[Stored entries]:
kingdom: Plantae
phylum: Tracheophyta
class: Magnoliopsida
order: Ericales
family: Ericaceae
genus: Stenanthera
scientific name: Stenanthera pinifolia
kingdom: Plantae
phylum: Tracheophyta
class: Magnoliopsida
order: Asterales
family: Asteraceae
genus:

[PROMPT]:
Reproduce every line of the listing above word for word.

[SOLVED EXERCISE]:
kingdom: Plantae
phylum: Tracheophyta
class: Magnoliopsida
order: Ericales
family: Ericaceae
genus: Stenanthera
scientific name: Stenanthera pinifolia
kingdom: Plantae
phylum: Tracheophyta
class: Magnoliopsida
order: Asterales
family: Asteraceae
genus:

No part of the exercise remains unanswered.